제공된 본문 »
>>>

FlowWeaver · thkim7 · Sep 25, 2025 · Sep 25, 2025 · Sep 25, 2025 · Sep 25, 2025
diff --git a/apps/pre-processing-service/app/model/schemas.py b/apps/pre-processing-service/app/model/schemas.py
@@ -165,6 +165,7 @@ class ResponseSadaguCrawl(ResponseBase[SadaguCrawlData]):
 
 
 class RequestS3Upload(RequestBase):
+    task_run_id: int = Field(..., title="Task Run ID", description="워크플로우 실행 ID")
     keyword: str = Field(
         ..., title="검색 키워드", description="폴더명 생성용 키워드"
     )  # 추가

diff --git a/apps/pre-processing-service/app/service/crawl_service.py b/apps/pre-processing-service/app/service/crawl_service.py
@@ -5,16 +5,21 @@
 from app.model.schemas import RequestSadaguCrawl
 from loguru import logger
 from app.utils.response import Response
+import os
+
+os.environ["TOKENIZERS_PARALLELISM"] = "false"
 
 
 class CrawlService:
     def __init__(self):
         pass
 
-    async def crawl_product_detail(self, request: RequestSadaguCrawl) -> dict:
+    async def crawl_product_detail(
+        self, request: RequestSadaguCrawl, max_concurrent: int = 5
+    ) -> dict:
         """
         선택된 상품들의 상세 정보를 크롤링하는 비즈니스 로직입니다. (5단계)
-        여러 상품 URL을 입력받아 순차적으로 상세 정보를 크롤링하여 딕셔너리로 반환합니다.
+        여러 상품 URL을 입력받아 비동기로 상세 정보를 크롤링하여 딕셔너리로 반환합니다.
         """
         product_urls = [str(url) for url in request.product_urls]
 
@@ -25,70 +30,44 @@ async def crawl_product_detail(self, request: RequestSadaguCrawl) -> dict:
         fail_count = 0
 
         try:
-            # 각 상품을 순차적으로 크롤링 (안정성 확보)
-            for i, product_url in enumerate(product_urls, 1):
-                logger.info(f"상품 {i}/{len(product_urls)} 크롤링 시작: {product_url}")
-
-                crawler = DetailCrawler(use_selenium=True)
-
-                try:
-                    # 상세 정보 크롤링 실행
-                    product_detail = await crawler.crawl_detail(product_url)
-
-                    if product_detail:
-                        product_title = product_detail.get("title", "Unknown")[:50]
-                        logger.success(
-                            f"상품 {i} 크롤링 성공: title='{product_title}', price={product_detail.get('price', 0)}"
-                        )

<<<

[수집된 데이터]
>>>

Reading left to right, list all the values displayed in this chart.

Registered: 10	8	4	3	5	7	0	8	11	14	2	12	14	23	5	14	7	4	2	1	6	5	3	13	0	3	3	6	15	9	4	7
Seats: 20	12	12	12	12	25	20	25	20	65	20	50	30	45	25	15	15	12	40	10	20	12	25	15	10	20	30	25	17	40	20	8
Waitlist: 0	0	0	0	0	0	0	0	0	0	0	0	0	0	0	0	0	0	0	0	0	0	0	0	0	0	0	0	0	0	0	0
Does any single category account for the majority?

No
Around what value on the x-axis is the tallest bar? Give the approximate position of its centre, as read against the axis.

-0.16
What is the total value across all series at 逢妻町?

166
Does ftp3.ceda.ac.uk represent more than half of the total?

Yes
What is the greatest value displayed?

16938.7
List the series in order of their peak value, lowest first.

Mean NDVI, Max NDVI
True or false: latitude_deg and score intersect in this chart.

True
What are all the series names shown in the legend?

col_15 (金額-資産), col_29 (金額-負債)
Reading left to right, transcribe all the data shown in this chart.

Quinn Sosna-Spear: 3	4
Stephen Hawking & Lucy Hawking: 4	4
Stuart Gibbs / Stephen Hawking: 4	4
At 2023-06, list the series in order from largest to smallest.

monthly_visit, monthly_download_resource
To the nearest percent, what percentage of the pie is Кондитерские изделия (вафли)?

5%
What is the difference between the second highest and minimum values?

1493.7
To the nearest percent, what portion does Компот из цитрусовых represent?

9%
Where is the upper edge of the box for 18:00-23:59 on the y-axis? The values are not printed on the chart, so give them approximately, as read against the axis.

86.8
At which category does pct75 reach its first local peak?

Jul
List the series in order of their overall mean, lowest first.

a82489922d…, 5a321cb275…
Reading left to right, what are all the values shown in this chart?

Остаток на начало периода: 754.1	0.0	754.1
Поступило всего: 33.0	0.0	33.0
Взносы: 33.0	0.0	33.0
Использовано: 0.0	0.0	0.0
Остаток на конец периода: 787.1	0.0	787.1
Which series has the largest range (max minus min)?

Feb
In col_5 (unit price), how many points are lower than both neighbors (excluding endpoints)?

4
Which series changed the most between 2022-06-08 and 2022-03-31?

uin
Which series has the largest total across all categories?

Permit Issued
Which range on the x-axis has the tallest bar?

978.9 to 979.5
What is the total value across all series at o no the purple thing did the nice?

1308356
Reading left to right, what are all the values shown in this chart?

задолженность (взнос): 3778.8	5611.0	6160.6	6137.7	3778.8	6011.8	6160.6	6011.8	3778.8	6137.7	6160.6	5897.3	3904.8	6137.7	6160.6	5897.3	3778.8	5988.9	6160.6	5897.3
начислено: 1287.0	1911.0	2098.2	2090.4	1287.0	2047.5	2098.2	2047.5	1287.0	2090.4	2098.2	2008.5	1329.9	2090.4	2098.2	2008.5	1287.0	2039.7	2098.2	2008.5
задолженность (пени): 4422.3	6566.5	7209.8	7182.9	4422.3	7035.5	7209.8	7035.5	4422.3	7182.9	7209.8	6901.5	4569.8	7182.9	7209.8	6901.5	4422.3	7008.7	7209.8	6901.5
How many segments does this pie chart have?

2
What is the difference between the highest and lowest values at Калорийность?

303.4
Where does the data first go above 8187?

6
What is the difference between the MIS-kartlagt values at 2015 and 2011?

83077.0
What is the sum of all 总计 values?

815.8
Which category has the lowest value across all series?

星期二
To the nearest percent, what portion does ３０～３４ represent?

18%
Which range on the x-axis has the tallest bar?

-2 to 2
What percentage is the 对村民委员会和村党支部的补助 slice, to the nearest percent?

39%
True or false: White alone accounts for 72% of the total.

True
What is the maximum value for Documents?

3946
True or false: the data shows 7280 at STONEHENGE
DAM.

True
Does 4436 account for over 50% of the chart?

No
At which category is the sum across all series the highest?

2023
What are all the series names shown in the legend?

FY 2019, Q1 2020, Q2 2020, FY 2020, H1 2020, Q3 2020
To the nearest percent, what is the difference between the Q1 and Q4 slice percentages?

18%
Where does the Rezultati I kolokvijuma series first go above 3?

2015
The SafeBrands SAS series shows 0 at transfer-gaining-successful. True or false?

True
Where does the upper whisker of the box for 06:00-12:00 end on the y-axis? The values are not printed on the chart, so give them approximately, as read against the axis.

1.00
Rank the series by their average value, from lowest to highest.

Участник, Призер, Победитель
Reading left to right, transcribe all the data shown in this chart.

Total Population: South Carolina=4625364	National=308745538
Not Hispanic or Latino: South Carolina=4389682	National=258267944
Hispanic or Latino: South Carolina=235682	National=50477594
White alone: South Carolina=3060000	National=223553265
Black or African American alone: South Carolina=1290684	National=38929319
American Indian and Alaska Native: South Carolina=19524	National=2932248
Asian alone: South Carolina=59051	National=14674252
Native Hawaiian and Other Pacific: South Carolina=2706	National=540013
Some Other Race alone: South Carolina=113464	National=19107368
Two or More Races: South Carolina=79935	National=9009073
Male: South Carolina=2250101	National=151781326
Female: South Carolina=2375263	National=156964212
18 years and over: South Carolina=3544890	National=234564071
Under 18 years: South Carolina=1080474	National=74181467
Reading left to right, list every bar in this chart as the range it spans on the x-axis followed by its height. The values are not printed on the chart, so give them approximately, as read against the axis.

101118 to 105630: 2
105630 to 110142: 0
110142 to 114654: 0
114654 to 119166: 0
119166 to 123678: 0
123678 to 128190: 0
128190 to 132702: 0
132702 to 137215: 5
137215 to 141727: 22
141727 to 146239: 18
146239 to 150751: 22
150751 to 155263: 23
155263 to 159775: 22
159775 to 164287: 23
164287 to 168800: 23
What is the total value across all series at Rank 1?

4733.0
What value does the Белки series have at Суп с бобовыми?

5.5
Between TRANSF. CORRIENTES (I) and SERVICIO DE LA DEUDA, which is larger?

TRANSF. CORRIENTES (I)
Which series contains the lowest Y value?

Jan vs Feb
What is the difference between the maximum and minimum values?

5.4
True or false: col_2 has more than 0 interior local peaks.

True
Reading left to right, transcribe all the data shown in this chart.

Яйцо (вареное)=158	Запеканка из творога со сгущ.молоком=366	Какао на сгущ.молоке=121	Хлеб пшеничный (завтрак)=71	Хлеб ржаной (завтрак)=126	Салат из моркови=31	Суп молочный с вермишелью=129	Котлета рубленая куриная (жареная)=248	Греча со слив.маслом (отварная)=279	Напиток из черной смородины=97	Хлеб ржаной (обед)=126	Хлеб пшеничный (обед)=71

<<<

과제 안내 »
1. 기록 가운데 "minimum" 문자열이 포함된 줄을 빠짐없이 뽑아내세요.
2. 위에 제시된 크롤링 서비스 코드 변경 diff를 마지막으로 보이는 줄 다음부터 이어서 작성하세요.

정답 모음 »
1.
What is the difference between the second highest and minimum values?
What is the difference between the maximum and minimum values?

2.
-
-                        # 성공한 상품 추가
-                        crawled_products.append(
-                            {
-                                "index": i,
-                                "url": product_url,
-                                "product_detail": product_detail,
-                                "status": "success",
-                                "crawled_at": time.strftime("%Y-%m-%d %H:%M:%S"),
-                            }
-                        )
-                        success_count += 1
-                    else:
-                        logger.error(f"상품 {i} 크롤링 실패: 상세 정보 없음")
-                        crawled_products.append(
-                            {
-                                "index": i,
-                                "url": product_url,
-                                "product_detail": None,
-                                "status": "failed",
-                                "error": "상세 정보 없음",
-                                "crawled_at": time.strftime("%Y-%m-%d %H:%M:%S"),
-                            }
-                        )
-                        fail_count += 1
+            # 세마포어로 동시 실행 수 제한
+            semaphore = asyncio.Semaphore(max_concurrent)
 
-                except Exception as e:
-                    logger.error(
-                        f"상품 {i} 크롤링 오류: url={product_url}, error='{e}'"
-                    )
+            # 모든 크롤링 태스크를 동시에 실행
+            tasks = []
+            for i, product_url in enumerate(product_urls, 1):
+                task = self._crawl_single_with_semaphore(
+                    semaphore, i, product_url, len(product_urls)
+                )
+                tasks.append(task)
+
+            # 모든 태스크 동시 실행 및 결과 수집
+            results = await asyncio.gather(*tasks, return_exceptions=True)
+
+            # 결과 정리
+            for result in results:
+                if isinstance(result, Exception):
+                    logger.error(f"크롤링 태스크 오류: {result}")
                     crawled_products.append(
                         {
-                            "index": i,
-                            "url": product_url,
+                            "index": len(crawled_products) + 1,
+                            "url": "unknown",
                             "product_detail": None,
                             "status": "failed",
-                            "error": str(e),
+                            "error": str(result),
                             "crawled_at": time.strftime("%Y-%m-%d %H:%M:%S"),
                         }
                     )
                     fail_count += 1
+                else:
+                    crawled_products.append(result)
+                    if result["status"] == "success":
+                        success_count += 1
+                    else:
+                        fail_count += 1
 
-                finally:
-                    # 각 크롤러 개별 정리
-                    await crawler.close()
-
-                # 상품간 간격 (서버 부하 방지)
-                if i < len(product_urls):
-                    await asyncio.sleep(1)
+            # 인덱스 순으로 정렬
+            crawled_products.sort(key=lambda x: x["index"])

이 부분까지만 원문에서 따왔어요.